§ **GIVEN TEXT**
R/estimatePopsizeFit.R
In singleRcapture: Single-Source Capture-Recapture Models

Documented in estimatePopsizeFit

#' \loadmathjax
#' 
#' @title Regression fitting in single-source capture-recapture models
#' @author Piotr Chlebicki, Maciej Beresewicz
#'
#' @description \code{estimatePopsizeFit} does for \code{estimatePopsize} what
#' \code{glm.fit} does for \code{glm}. It is internally called in 
#' \code{estimatePopsize}. Since \code{estimatePopsize} does much more than
#' just regression fitting \code{estimatePopsizeFit} is much faster.
#'
#' @param y vector of dependent variables.
#' @param X model matrix, the vglm one.
#' @param family same as model in \code{estimatePopsize}.
#' @param control control parameters created in \code{controlModel}.
#' @param method method of estimation same as in \code{estimatePopsize}.

§ **YOUR TASKS**
a) According to the estimatePopsizeFit documentation, which function calls estimatePopsizeFit internally?
b) Extend the estimatePopsizeFit documentation past its last line, the entry for the method parameter.

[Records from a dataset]
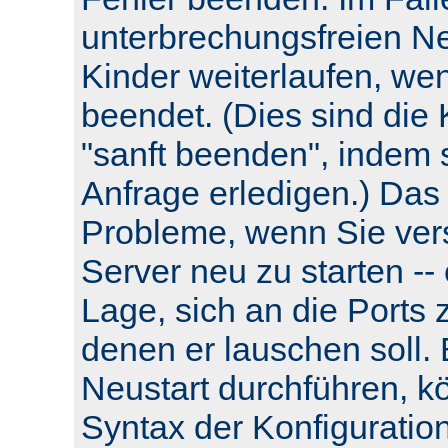
unterbrechungsfreien Neu
Kinder weiterlaufen, wen
beendet. (Dies sind die 
"sanft beenden", indem s
Anfrage erledigen.) Das
Probleme, wenn Sie ver
Server neu zu starten -- e
Lage, sich an die Ports 
denen er lauschen soll.
Neustart durchführen, k
Syntax der Konfiguratio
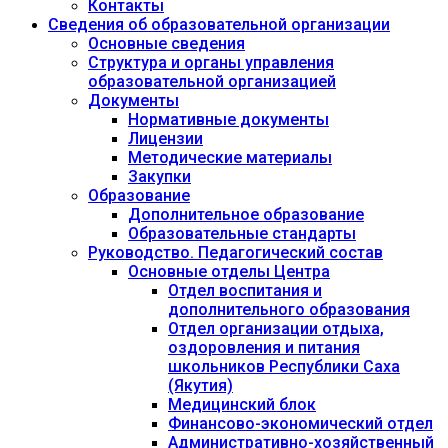
Контакты
Сведения об образовательной организации
Основные сведения
Структура и органы управления
образовательной организацией
Документы
Нормативные документы
Лицензии
Методические материалы
Закупки
Образование
Дополнительное образование
Образовательные стандарты
Руководство. Педагогический состав
Основные отделы Центра
Отдел воспитания и
дополнительного образования
Отдел организации отдыха,
оздоровления и питания
школьников Республики Саха
(Якутия)
Медицинский блок
Финансово-экономический отдел
Административно-хозяйственный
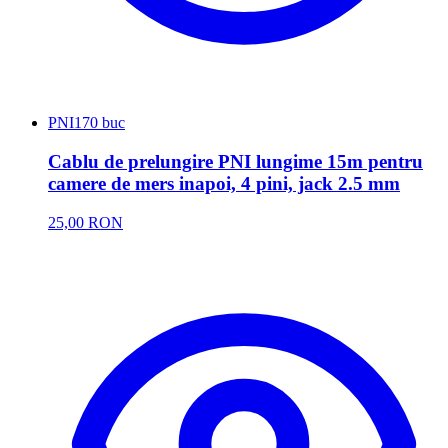
PNI
170 buc
Cablu de prelungire PNI lungime 15m pentru
camere de mers inapoi, 4 pini, jack 2.5 mm
25,00 RON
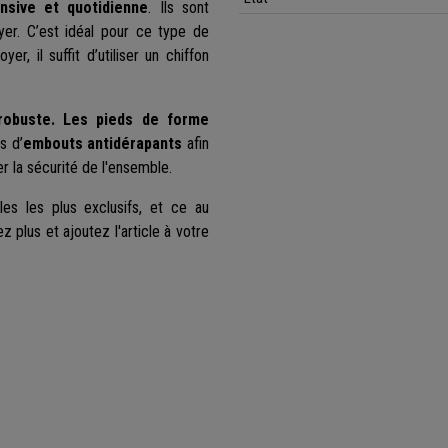
tensive et quotidienne
. Ils sont
oyer. C’est idéal pour ce type de
yer, il suffit d’utiliser un chiffon
 robuste. Les pieds de forme
s d’
embouts antidérapants
afin
er la sécurité de l'ensemble.
es les plus exclusifs, et ce au
z plus et ajoutez l'article à votre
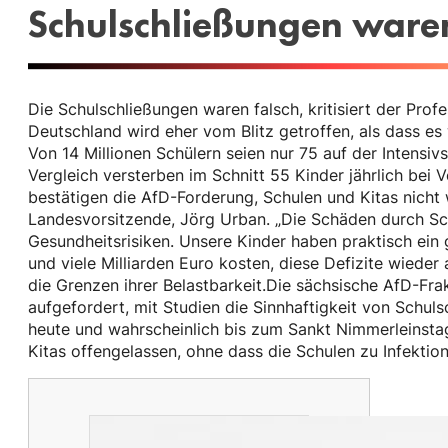
Schulschließungen waren
Die Schulschließungen waren falsch, kritisiert der Profe
Deutschland wird eher vom Blitz getroffen, als dass es
Von 14 Millionen Schülern seien nur 75 auf der Intensi
Vergleich versterben im Schnitt 55 Kinder jährlich bei
bestätigen die AfD-Forderung, Schulen und Kitas nicht 
Landesvorsitzende, Jörg Urban. „Die Schäden durch Sch
Gesundheitsrisiken. Unsere Kinder haben praktisch ein
und viele Milliarden Euro kosten, diese Defizite wieder
die Grenzen ihrer Belastbarkeit.Die sächsische AfD-Fr
aufgefordert, mit Studien die Sinnhaftigkeit von Schul
heute und wahrscheinlich bis zum Sankt Nimmerleinsta
Kitas offengelassen, ohne dass die Schulen zu Infektio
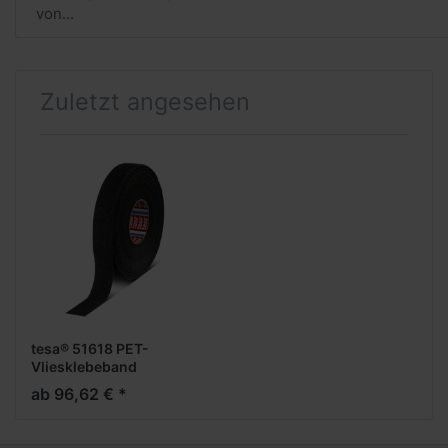
von...
Zuletzt angesehen
tesa® 51618 PET-
Vliesklebeband
ab 96,62 € *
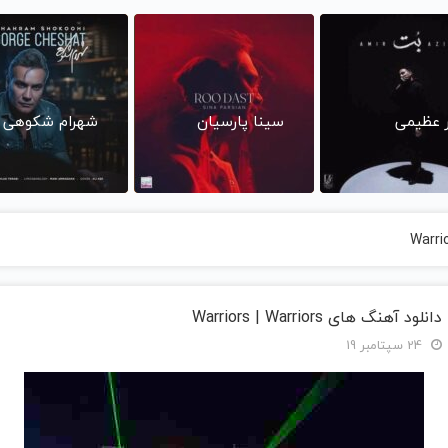
ر عظیمی
سینا پارسیان
شهرام شکوهی
دانلود آهنگ های Warriors | Warriors
24 سپتامبر 19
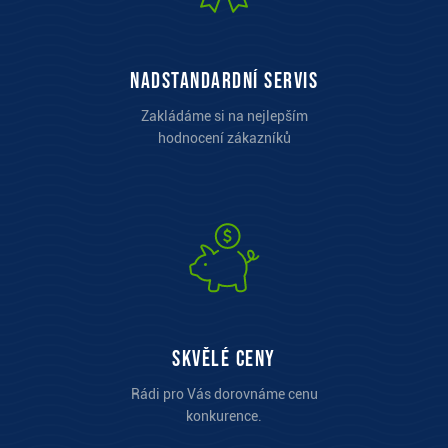
Nadstandardní servis
Zakládáme si na nejlepším
hodnocení zákazníků
Skvělé ceny
Rádi pro Vás dorovnáme cenu
konkurence.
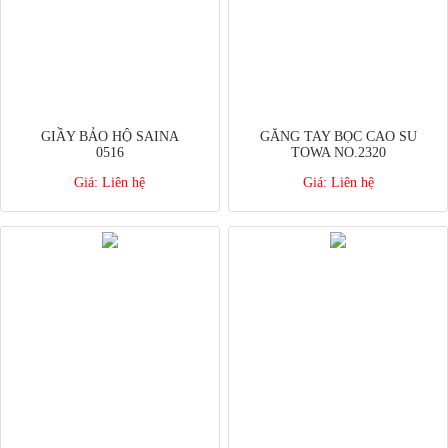
GIẦY BẢO HỘ SAINA
GĂNG TAY BỌC CAO SU
0516
TOWA NO.2320
Giá:
Liên hệ
Giá:
Liên hệ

§ **PER-TASK OUTPUTS**
a) estimatePopsize

b)
#' @param priorWeights vector of prior weights its the same argument as weights
#' in \code{estimatePopsize}.
#' @param etaStart,coefStart initial value of regression parameters or
#' linear predictors.
#' @param offset offset passed from by default passed from [estimatePopsize()].
#' @param ... arguments to pass to other methods.
#' 
#' @details If \code{method} argument was set to \code{"optim"} the \code{stats::optim}
#' function will be used to fit regression with analytically computed gradient and 
#' (minus) log likelihood functions as \code{gr} and \code{fn} arguments. 
#' Unfortunately \code{optim} does not allow for hessian to be specified.
#' More information about how to modify \code{optim} fitting is included in 
#' [controlMethod()].
#' 
#' 
#' If \code{method} argument was set to \code{"IRLS"} the iteratively reweighted 
#' least squares. The algorithm is well know in generalised linear models.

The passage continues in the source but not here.